CVE-2022-4022 The SVG Support plugin defaults to insecure settings. Files with malicious javascript are not sanitized.

CVE-2022-4022 The SVG Support plugin defaults to insecure settings. Files with malicious javascript are not sanitized.

This can lead to session hijacking, stealing of data, or download of malicious code. Additionally, the Use of untrusted sources on your site can lead to cross-site information exposure. This can happen when an attacker obtains access to your site's content management system and uploads malicious SVG files via WordPress. An attacker may do this for a number of reasons, such as to compromise your site’s functionality or to conduct session hijacking.

An attacker may also acquire a list of trusted SVG sources on your site, and use those trusted sources to inject malicious SVG code into your WordPress site. WordPress allows trusted sources to be configured via the WP Support plugin, permitting attackers to inject malicious SVG code into your WordPress site through trusted sources. This can lead to cross-site information exposure, as well as session hijacking and other impacts depending on the content and functionality of the trusted source.

What is SVG?

Scalable Vector Graphics are a type of vector-based graphic that can be rendered anywhere, including on the web. They have been widely adopted by media and design industries for their flexibility in use.

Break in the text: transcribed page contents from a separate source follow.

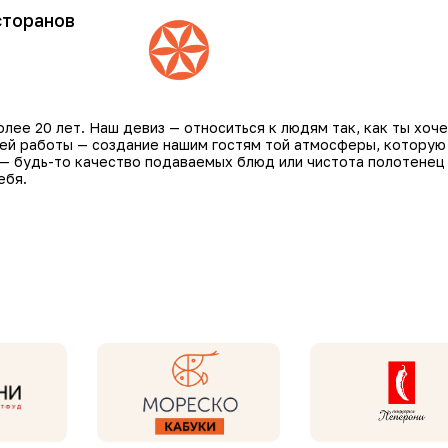
сторанов
ее 20 лет. Наш девиз — относиться к людям так, как ты хоче
шей работы — создание нашим гостям той атмосферы, которую
 — будь-то качество подаваемых блюд или чистота полотенец
ебя.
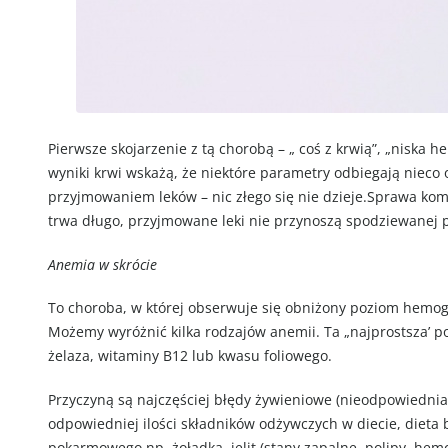
Pierwsze skojarzenie z tą chorobą – „ coś z krwią”, „niska 
wyniki krwi wskażą, że niektóre parametry odbiegają nieco
przyjmowaniem leków – nic złego się nie dzieje.Sprawa kom
trwa długo, przyjmowane leki nie przynoszą spodziewanej
Anemia w skrócie
To choroba, w której obserwuje się obniżony poziom hemogl
Możemy wyróżnić kilka rodzajów anemii. Ta „najprostsza’ p
żelaza, witaminy B12 lub kwasu foliowego.
Przyczyną są najczęściej błędy żywieniowe (nieodpowiednia 
odpowiedniej ilości składników odżywczych w diecie, dieta
pokarmowego np. żołądka, jelit (stany zapalne, polipy, hemor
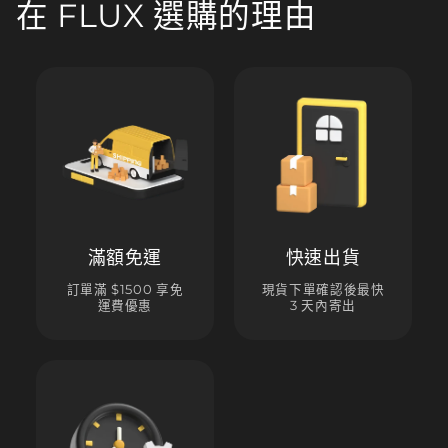
在 FLUX 選購的理由
滿額免運
快速出貨
訂單滿 $1500 享免
現貨下單確認後最快
運費優惠
3 天內寄出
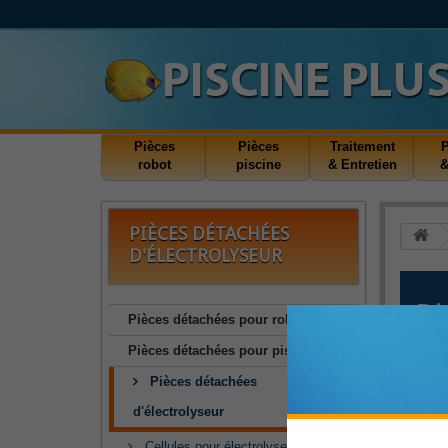
Pièces
Pièces
Traitement
robot
piscine
& Entretien
&
PIÈCES DÉTACHÉES
D'ÉLECTROLYSEUR
Pi
Pièces détachées pour robot
Pièces détachées pour piscine
Notre
pisci
Pièces détachées
En ef
d'électrolyseur
aller
Cellules pour électrolyse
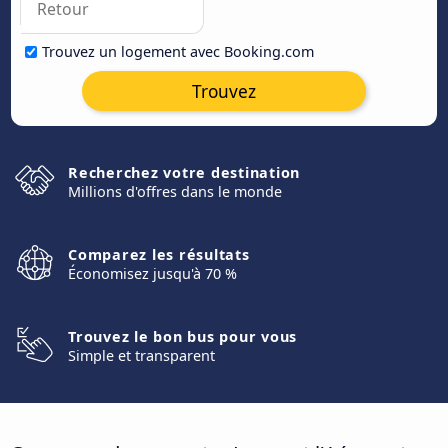
Trouvez un logement avec Booking.com
Trouvez
Recherchez votre destination
Millions d'offres dans le monde
Comparez les résultats
Économisez jusqu'à 70 %
Trouvez le bon bus pour vous
Simple et transparent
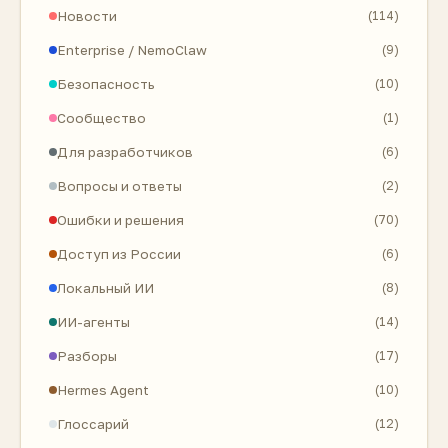
Новости
(114)
Enterprise / NemoClaw
(9)
Безопасность
(10)
Сообщество
(1)
Для разработчиков
(6)
Вопросы и ответы
(2)
Ошибки и решения
(70)
Доступ из России
(6)
Локальный ИИ
(8)
ИИ-агенты
(14)
Разборы
(17)
Hermes Agent
(10)
Глоссарий
(12)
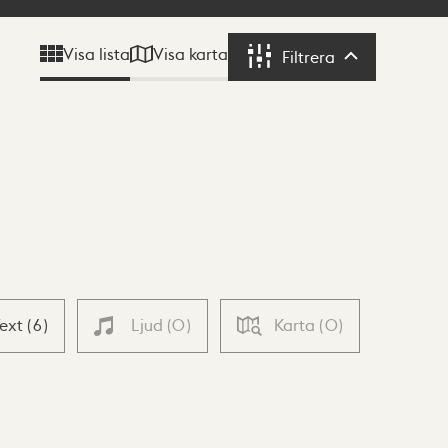
Visa karta
Visa lista
Filtrera
Filtrera
Text
(
6
)
Ljud
(
0
)
Karta
(
0
)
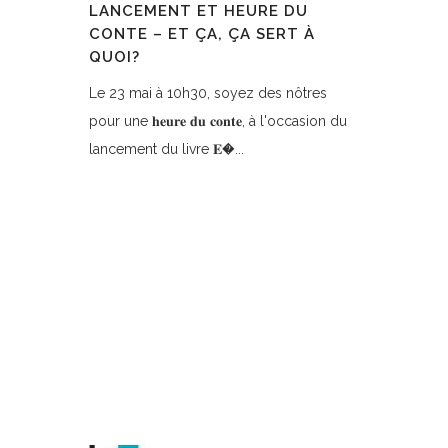
LANCEMENT ET HEURE DU
CONTE – ET ÇA, ÇA SERT À
QUOI?
Le 23 mai à 10h30, soyez des nôtres
pour une 𝐡𝐞𝐮𝐫𝐞 𝐝𝐮 𝐜𝐨𝐧𝐭𝐞, à l'occasion du
lancement du livre 𝐄�...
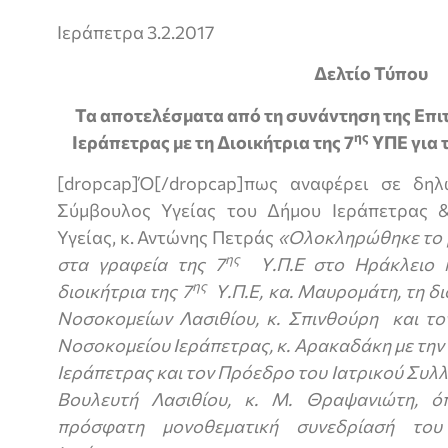
Ιεράπετρα 3.2.2017
Δελτίο Τύπου
Τα αποτελέσματα από τη συνάντηση της Επ
ης
Ιεράπετρας με τη Διοικήτρια της 7
ΥΠΕ για 
[dropcap]Ό[/dropcap]πως αναφέρει σε δηλ
Σύμβουλος Υγείας του Δήμου Ιεράπετρας 
Υγείας, κ. Αντώνης Πετράς
«Ολοκληρώθηκε το μ
ης
στα γραφεία της 7
Υ.Π.Ε στο Ηράκλειο η
ης
διοικήτρια της 7
Υ.Π.Ε, κα. Μαυρομάτη, τη δ
Νοσοκομείων Λασιθίου, κ. Σπινθούρη και το
Νοσοκομείου Ιεράπετρας, κ. Αρακαδάκη με τη
Ιεράπετρας και τον Πρόεδρο του Ιατρικού Συλ
Βουλευτή Λασιθίου, κ. Μ. Θραψανιώτη, ό
πρόσφατη μονοθεματική συνεδρίασή του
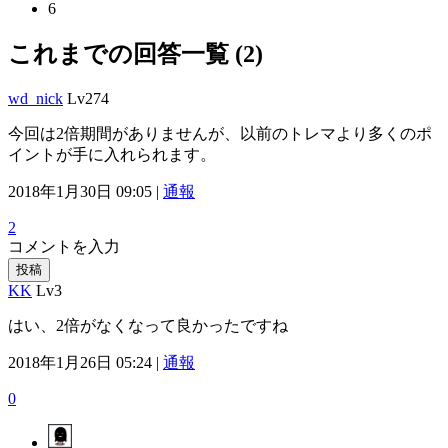
6
これまでの回答一覧 (2)
wd_nick
Lv274
今回は2倍期間がありませんが、以前のトレマより多くのポ
イントが手に入れられます。
2018年1月30日 09:05 |
通報
2
コメントを入力
投稿
KK
Lv3
はい、2倍がなくなって良かったですね
2018年1月26日 05:24 |
通報
0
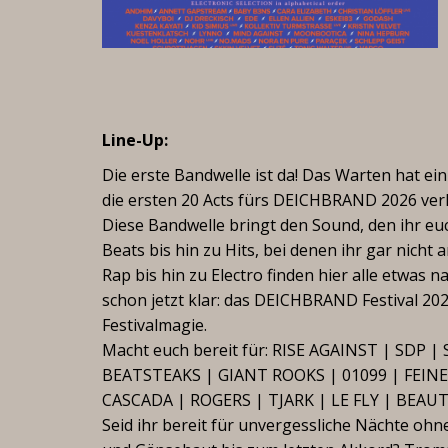
Line-Up:
Die erste Bandwelle ist da! Das Warten hat ei
die ersten 20 Acts fürs DEICHBRAND 2026 ve
Diese Bandwelle bringt den Sound, den ihr e
Beats bis hin zu Hits, bei denen ihr gar nich
Rap bis hin zu Electro finden hier alle etwa
schon jetzt klar: das DEICHBRAND Festival 20
Festivalmagie.
Macht euch bereit für: RISE AGAINST | SD
BEATSTEAKS | GIANT ROOKS | 01099 | FEI
CASCADA | ROGERS | TJARK | LE FLY | BEAU
Seid ihr bereit für unvergessliche Nächte oh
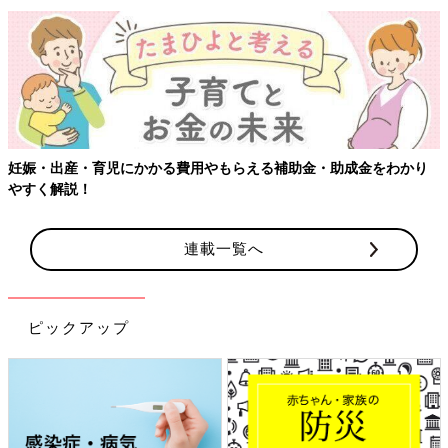
妊娠・出産・育児にかかる費用やもらえる補助金・助成金をわかり
やすく解説！
連載一覧へ
ピックアップ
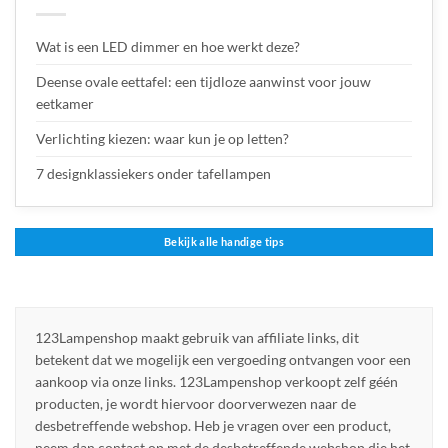
Wat is een LED dimmer en hoe werkt deze?
Deense ovale eettafel: een tijdloze aanwinst voor jouw
eetkamer
Verlichting kiezen: waar kun je op letten?
7 designklassiekers onder tafellampen
Bekijk alle handige tips
123Lampenshop maakt gebruik van affiliate links, dit
betekent dat we mogelijk een vergoeding ontvangen voor een
aankoop via onze links. 123Lampenshop verkoopt zelf géén
producten, je wordt hiervoor doorverwezen naar de
desbetreffende webshop. Heb je vragen over een product,
neem dan contact op met de desbetreffende webshop die het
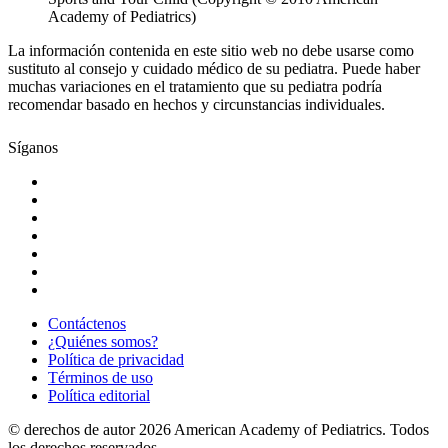
Academy of Pediatrics)
La información contenida en este sitio web no debe usarse como
sustituto al consejo y cuidado médico de su pediatra. Puede haber
muchas variaciones en el tratamiento que su pediatra podría
recomendar basado en hechos y circunstancias individuales.
Síganos
Contáctenos
¿Quiénes somos?
Política de privacidad
Términos de uso
Política editorial
© derechos de autor 2026 American Academy of Pediatrics. Todos
los derechos reservados.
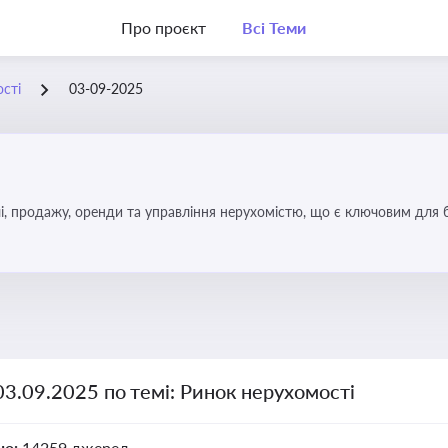
Про проєкт
Всі Теми
сті
03-09-2025
, продажу, оренди та управління нерухомістю, що є ключовим для біз
03.09.2025 по темі: Ринок нерухомості
но:
14259 джерел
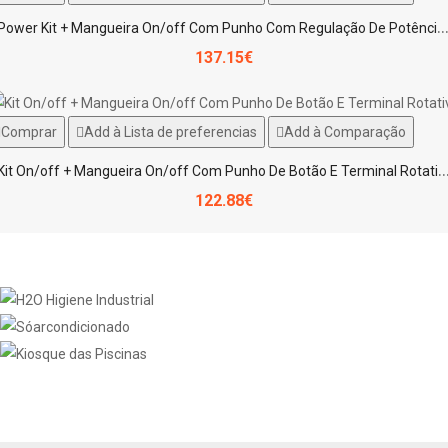
ower Kit + Mangueira On/off Com Punho Com Regulação De Potência E Terminal R
137.15€
Comprar
Add à Lista de preferencias
Add à Comparação
it On/off + Mangueira On/off Com Punho De Botão E Termi
122.88€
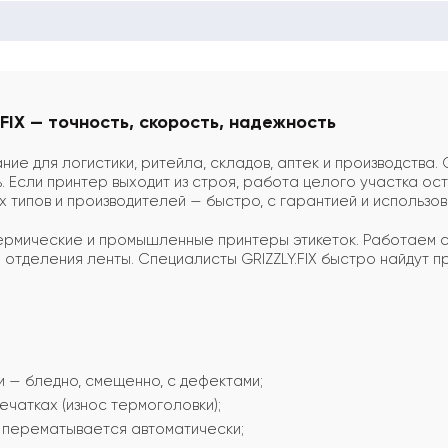
FIX — точность, скорость, надежность
е для логистики, ритейла, складов, аптек и производства. 
ль. Если принтер выходит из строя, работа целого участка 
х типов и производителей — быстро, с гарантией и использо
мические и промышленные принтеры этикеток. Работаем с
 отделения ленты. Специалисты GRIZZLY.FIX быстро найдут 
и — бледно, смещенно, с дефектами;
чатках (износ термоголовки);
е перематывается автоматически;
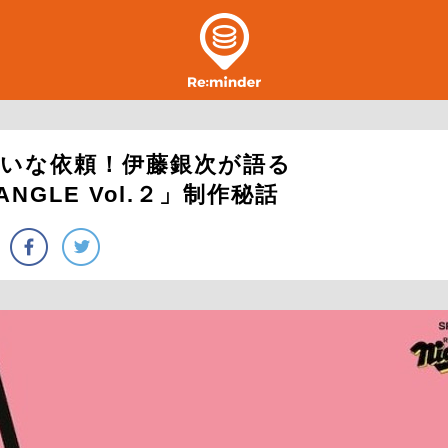
いな依頼！伊藤銀次が語る
IANGLE Vol.２」制作秘話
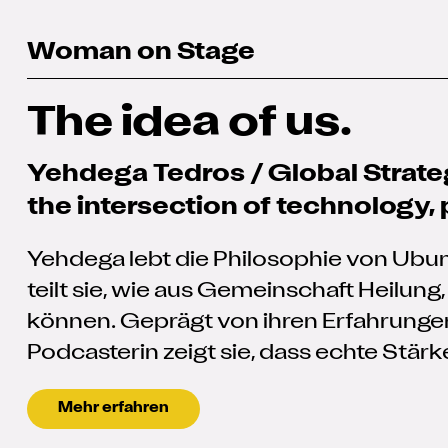
Woman on Stage
The idea of us.
Yehdega Tedros / Global Strateg
the intersection of technology,
Yehdega lebt die Philosophie von Ubuntu:
teilt sie, wie aus Gemeinschaft Heilun
können. Geprägt von ihren Erfahrungen
Podcasterin zeigt sie, dass echte Stärke
Mehr erfahren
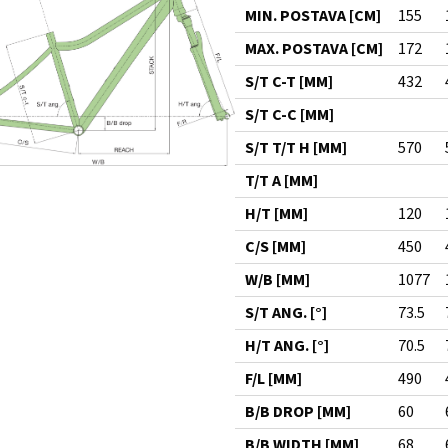
MIN. POSTAVA [CM]
155
MAX. POSTAVA [CM]
172
S/T C-T [MM]
432
S/T C-C [MM]
S/T T/T H [MM]
570
T/T A [MM]
H/T [MM]
120
C/S [MM]
450
W/B [MM]
1077
S/T ANG. [°]
73.5
H/T ANG. [°]
70.5
F/L [MM]
490
B/B DROP [MM]
60
B/B WIDTH [MM]
68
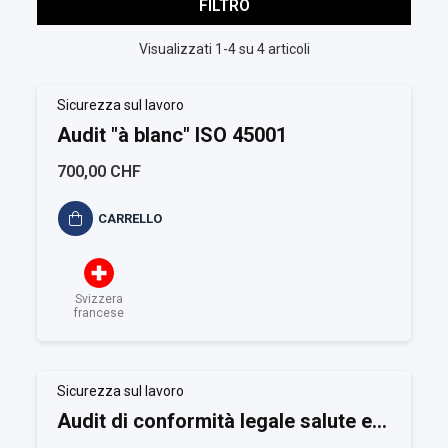
FILTRO
Visualizzati 1-4 su 4 articoli
Sicurezza sul lavoro
Audit "à blanc" ISO 45001
700,00 CHF
CARRELLO
Svizzera
francese
Sicurezza sul lavoro
Audit di conformità legale salute e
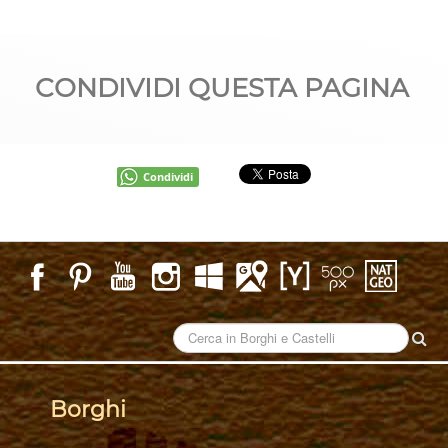
CONDIVIDI QUESTA PAGINA
Condividi
Borghi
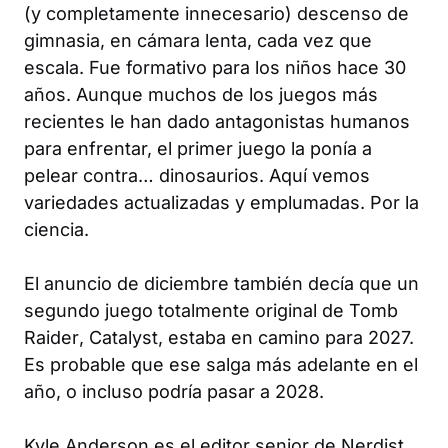
(y completamente innecesario) descenso de
gimnasia, en cámara lenta, cada vez que
escala. Fue formativo para los niños hace 30
años. Aunque muchos de los juegos más
recientes le han dado antagonistas humanos
para enfrentar, el primer juego la ponía a
pelear contra… dinosaurios. Aquí vemos
variedades actualizadas y emplumadas. Por la
ciencia.
El anuncio de diciembre también decía que un
segundo juego totalmente original de
Tomb
Raider
,
Catalyst
, estaba en camino para 2027.
Es probable que ese salga más adelante en el
año, o incluso podría pasar a 2028.
Kyle Anderson es el editor senior de Nerdist.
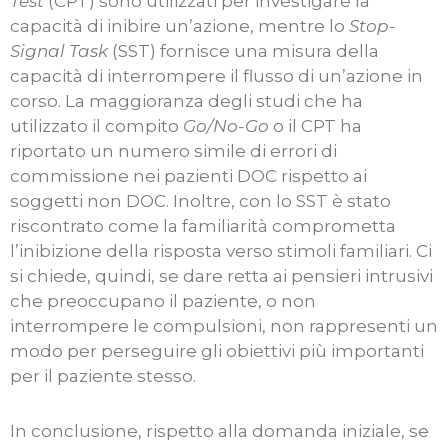
Test
(CPT) sono utilizzati per investigare la
capacità di inibire un’azione, mentre lo
Stop-
Signal Task
(SST) fornisce una misura della
capacità di interrompere il flusso di un’azione in
corso. La maggioranza degli studi che ha
utilizzato il compito
Go/No-Go
o il CPT ha
riportato un numero simile di errori di
commissione nei pazienti DOC rispetto ai
soggetti non DOC. Inoltre, con lo SST è stato
riscontrato come la familiarità comprometta
l’inibizione della risposta verso stimoli familiari. Ci
si chiede, quindi, se dare retta ai pensieri intrusivi
che preoccupano il paziente, o non
interrompere le compulsioni, non rappresenti un
modo per perseguire gli obiettivi più importanti
per il paziente stesso.
In conclusione, rispetto alla domanda iniziale, se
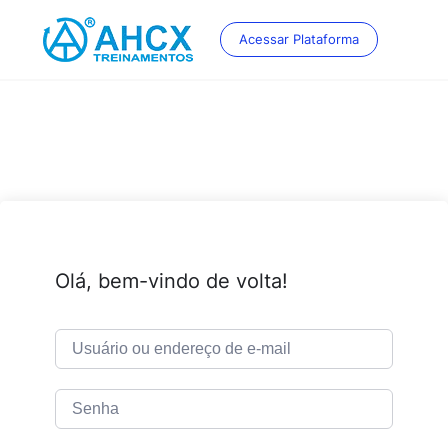
Skip
to
Acessar Plataforma
content
Olá, bem-vindo de volta!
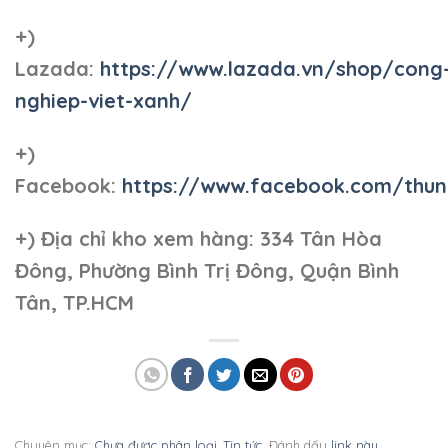
+)
Lazada:
https://www.lazada.vn/shop/cong
nghiep-viet-xanh/
+)
Facebook:
https://www.facebook.com/thun
+)
Địa chỉ kho xem hàng: 334 Tân Hòa
Đông, Phường Bình Trị Đông, Quận Bình
Tân, TP.HCM
Chuyên mục:
Chưa được phân loại
,
Tin tức
. Đánh dấu
link này
.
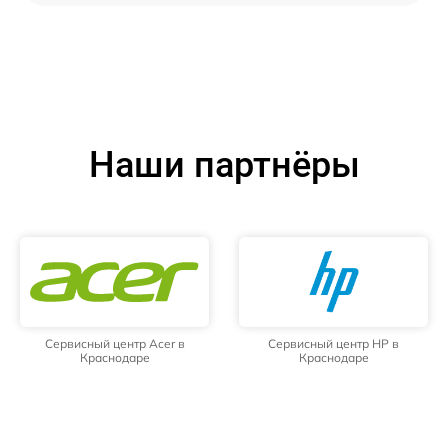
Наши партнёры
Сервисный центр Acer в
Сервисный центр HP в
Краснодаре
Краснодаре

A vector graphic is composed of an object, curves, and lines. This means that it can be scaled to any size without losing quality or detail. In comparison to raster graphics that use pixels, SVG files can be sent over networks or printed at any size without loss of quality.

How Does Cross Site Scripting (XSS) Work?

Cross-site scripting (XSS) is a type of injection that typically exploits differences in the behavior of client-side and server-side HTML. An XSS attack occurs when an attacker injects malicious script into the application's trusted input (e.g. HTML tags, URL parameters, cookies). An attacker may do this for a variety of reasons, such as to compromise your site’s functionality or to conduct session hijacking.

If an attacker can get access to your site’s content management system and upload malicious SVG files via WordPress, they may then use trusted sources on your site like those configured in WP Support plugin to inject malicious SVG code into your WordPress site through trusted sources. This can lead to cross-site information exposure, as well as session hijacking and other impacts depending on the content and functionality of the trusted source.